I think that we’ve already seen good growth, but we’re going to see a lot more happening soon. One of the obstacles is definitely language, and with more local language content, you’re going to see a lot of growth. This will also be helped along with improvements in speech to text, and voice controls. We have 150 million Internet users, and the next 300 million won’t use English. That’s why we’re working on Indic languages, which is the key to driving growth.
With that said, we’re definitely seeing good growth happening organically. There’s heavy usage from small towns and people are definitely eager to be online because the Internet offers even more value in a small town.
In the tech industry, keeping your employees is considered one of the big challenges. Can you tell me what Google does to address this?
Employee retention is actually something that we don’t worry too much about because we’re very careful about whom we hire. The interview process is incredibly rigorous, with five to nine interviews; that can make the hiring process a little difficult, but it means that we hire the very best. That’s essential because we’re doing amazing things here.
By hiring smart people who work well together and empowering them to take their own decisions, we create a collaborative culture where people are able to think big, and take risks. Instead of 10% growth, we’re always thinking of 10x growth.
Along the way, there are the perks like the food and the rides that get talked about, but those are perks, and not a retention strategy.
You came to Google after a leadership stint at Microsoft. Can you describe the difference in the perspectives of the two companies?
One thing that we don’t like doing is comparing ourselves to other companies, so I’m not going to do that, but I’ll tell you that at Google the focus is very much about building the future; what I said about 10x growth is the driving philosophy. We’re very excited and invested about our projects, and what we do is informed by that. Our goal is to democratize technology, and change the world by doing so.
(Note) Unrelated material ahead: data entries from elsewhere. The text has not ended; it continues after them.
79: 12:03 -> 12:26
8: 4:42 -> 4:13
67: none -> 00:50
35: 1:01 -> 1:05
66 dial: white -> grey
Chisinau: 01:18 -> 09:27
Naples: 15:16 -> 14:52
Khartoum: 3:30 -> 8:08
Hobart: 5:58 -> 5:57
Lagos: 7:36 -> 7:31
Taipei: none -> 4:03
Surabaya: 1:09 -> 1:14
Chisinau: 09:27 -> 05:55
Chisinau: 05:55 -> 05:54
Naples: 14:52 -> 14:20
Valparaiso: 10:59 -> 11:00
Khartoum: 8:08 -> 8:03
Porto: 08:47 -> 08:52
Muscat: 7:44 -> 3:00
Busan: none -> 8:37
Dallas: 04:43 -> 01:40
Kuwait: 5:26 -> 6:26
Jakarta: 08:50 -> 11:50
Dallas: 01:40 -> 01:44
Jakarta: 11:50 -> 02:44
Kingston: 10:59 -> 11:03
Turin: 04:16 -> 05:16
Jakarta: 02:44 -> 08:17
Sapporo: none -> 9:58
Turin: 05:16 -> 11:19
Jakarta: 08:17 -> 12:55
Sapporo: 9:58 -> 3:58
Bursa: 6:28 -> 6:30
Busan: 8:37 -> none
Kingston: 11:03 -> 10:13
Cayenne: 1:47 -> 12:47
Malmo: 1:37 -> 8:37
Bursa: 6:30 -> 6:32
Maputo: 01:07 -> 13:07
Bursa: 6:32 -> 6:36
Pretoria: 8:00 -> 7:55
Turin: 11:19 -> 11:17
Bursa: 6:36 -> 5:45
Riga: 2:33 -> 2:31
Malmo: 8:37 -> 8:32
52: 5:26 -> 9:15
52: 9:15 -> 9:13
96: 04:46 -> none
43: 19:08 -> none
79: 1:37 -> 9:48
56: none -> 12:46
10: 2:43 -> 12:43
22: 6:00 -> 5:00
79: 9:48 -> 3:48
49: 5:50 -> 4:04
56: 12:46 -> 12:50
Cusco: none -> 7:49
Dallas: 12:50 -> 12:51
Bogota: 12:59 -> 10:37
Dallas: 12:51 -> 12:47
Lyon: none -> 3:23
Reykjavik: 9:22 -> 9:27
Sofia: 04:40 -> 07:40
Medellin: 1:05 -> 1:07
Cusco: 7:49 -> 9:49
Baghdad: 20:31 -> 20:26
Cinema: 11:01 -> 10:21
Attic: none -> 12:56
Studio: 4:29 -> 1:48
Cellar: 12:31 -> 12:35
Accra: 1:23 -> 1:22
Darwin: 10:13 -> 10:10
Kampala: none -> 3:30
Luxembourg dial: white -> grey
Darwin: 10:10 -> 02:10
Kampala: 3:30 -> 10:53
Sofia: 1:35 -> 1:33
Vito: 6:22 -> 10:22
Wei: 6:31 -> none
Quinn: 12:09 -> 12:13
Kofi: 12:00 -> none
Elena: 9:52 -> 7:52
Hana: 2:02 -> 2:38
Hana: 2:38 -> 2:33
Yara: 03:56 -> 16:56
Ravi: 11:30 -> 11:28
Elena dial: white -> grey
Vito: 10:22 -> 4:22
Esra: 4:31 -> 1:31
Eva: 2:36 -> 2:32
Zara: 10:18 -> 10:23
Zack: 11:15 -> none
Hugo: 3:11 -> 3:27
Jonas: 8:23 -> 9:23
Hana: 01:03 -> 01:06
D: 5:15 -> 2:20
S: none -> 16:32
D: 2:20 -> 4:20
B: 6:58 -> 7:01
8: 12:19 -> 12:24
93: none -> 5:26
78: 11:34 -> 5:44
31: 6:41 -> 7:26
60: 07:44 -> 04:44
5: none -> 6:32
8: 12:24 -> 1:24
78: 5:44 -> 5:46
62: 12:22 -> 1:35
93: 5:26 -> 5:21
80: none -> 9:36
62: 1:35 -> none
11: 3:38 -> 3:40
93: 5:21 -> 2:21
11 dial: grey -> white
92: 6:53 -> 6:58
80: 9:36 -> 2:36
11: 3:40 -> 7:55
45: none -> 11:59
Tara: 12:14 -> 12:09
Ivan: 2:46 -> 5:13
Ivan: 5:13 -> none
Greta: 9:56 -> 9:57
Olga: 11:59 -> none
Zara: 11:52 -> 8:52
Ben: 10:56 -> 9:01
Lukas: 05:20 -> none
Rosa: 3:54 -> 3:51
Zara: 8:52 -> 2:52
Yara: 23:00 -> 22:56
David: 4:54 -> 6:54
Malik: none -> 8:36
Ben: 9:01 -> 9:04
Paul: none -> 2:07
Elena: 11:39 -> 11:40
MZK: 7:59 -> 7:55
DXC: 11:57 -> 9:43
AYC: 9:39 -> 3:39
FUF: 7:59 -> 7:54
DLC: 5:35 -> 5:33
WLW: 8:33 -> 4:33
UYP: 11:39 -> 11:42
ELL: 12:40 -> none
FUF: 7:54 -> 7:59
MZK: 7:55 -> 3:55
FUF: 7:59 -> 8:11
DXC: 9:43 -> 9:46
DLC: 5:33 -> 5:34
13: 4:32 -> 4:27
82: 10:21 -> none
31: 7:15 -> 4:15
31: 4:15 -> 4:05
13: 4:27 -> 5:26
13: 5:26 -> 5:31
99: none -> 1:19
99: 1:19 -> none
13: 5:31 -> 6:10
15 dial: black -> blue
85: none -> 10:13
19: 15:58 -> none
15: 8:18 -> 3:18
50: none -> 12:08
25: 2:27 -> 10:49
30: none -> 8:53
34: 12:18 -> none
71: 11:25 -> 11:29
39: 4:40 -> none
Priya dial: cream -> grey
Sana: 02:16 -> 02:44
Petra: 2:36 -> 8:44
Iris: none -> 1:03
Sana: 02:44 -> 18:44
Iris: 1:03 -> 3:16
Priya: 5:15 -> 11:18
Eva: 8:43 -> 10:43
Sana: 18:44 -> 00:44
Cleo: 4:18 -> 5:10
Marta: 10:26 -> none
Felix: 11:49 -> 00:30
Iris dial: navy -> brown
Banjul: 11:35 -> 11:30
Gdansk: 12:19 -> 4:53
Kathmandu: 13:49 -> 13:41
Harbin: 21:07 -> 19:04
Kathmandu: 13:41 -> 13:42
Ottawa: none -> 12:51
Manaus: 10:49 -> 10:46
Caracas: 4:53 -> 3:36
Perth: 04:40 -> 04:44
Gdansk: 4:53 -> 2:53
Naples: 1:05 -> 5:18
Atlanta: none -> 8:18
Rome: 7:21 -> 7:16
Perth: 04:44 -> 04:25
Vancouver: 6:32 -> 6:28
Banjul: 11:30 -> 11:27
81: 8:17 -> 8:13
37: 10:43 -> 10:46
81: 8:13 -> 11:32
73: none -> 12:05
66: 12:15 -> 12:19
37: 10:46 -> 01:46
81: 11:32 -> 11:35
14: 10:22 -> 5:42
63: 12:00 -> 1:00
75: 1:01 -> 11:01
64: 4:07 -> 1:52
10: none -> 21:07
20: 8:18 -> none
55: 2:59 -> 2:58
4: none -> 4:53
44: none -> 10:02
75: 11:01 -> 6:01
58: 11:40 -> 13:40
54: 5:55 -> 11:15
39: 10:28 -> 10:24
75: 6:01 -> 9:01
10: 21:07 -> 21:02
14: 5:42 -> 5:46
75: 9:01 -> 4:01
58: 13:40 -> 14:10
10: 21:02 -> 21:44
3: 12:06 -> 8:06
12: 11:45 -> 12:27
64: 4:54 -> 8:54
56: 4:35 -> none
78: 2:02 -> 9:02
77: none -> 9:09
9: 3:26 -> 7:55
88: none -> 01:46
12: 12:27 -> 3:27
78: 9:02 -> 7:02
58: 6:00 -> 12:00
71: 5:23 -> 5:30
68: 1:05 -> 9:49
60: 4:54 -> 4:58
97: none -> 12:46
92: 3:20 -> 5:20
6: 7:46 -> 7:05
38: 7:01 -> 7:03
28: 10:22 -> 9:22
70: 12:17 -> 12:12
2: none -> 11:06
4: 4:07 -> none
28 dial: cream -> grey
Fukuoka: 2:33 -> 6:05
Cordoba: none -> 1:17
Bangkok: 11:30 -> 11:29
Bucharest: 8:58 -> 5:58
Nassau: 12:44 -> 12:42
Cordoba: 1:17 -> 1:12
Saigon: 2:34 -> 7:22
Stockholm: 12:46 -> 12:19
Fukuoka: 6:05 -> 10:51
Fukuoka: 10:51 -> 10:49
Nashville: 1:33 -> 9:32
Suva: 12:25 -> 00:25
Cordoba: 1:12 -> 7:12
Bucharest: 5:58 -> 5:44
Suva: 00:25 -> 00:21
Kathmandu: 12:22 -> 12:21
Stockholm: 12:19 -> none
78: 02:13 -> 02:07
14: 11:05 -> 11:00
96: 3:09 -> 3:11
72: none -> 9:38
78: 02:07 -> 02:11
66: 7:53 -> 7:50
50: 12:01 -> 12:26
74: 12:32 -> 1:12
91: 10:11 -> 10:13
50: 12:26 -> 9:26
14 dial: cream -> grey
What are the Google projects that you are personally excited about?
Everything that we do! I think that in terms of existing projects, YouTube and Google Plus are very exciting right now. We’ve also got some amazing projects like self-driving cars and Google Glass. The idea behind these projects isn’t some sci-fi fantasy, but rather, they’re about democratizing technology, to change the world for the better. In the short term, I think that digital TV is going to be very big. Over the next two to three years, I think that Google Glass and ubiquitous computing are going to be the game changers; everything is going to connect to the Internet, and that’s going to dramatically change the world.
You’re an active angel investor in India—can you share your perspective on whether Google would look at Indian start-ups?
For me, investing in start-ups is my top hobby. I do it because it’s what I want to do. Google believes in empowering start-ups/entrepreneurs and have numerous initiatives running in India. Google is one of the partners of (software services industry lobby group) Nasscom’s 10,000 start-ups programme, which aims at supporting 10,000 technology start-ups in India over the next 10 years.
Apart from this, we have our own initiatives in India such as India Get Your Business Online, which helps Indian small-scale businesses go online, and Women Entrepreneurs on the Web programme, which aims at helping women to grow their businesses through online presence, collaborate effectively and connect with their customers in the online domain.
What do you do to relax?
I spend my weekends with my wife Radhika and my daughter Maya. That’s very important to me, and we like to get in some outdoor activities together, like swimming or biking, or going to the park. We also go rock climbing together.
I’m also an art collector by proxy—my wife is very knowledgeable and interested, and as a result I’ve come to learn about art as well, and we collect modern and contemporary works. That’s one thing that the two of us do together, which is very important to me.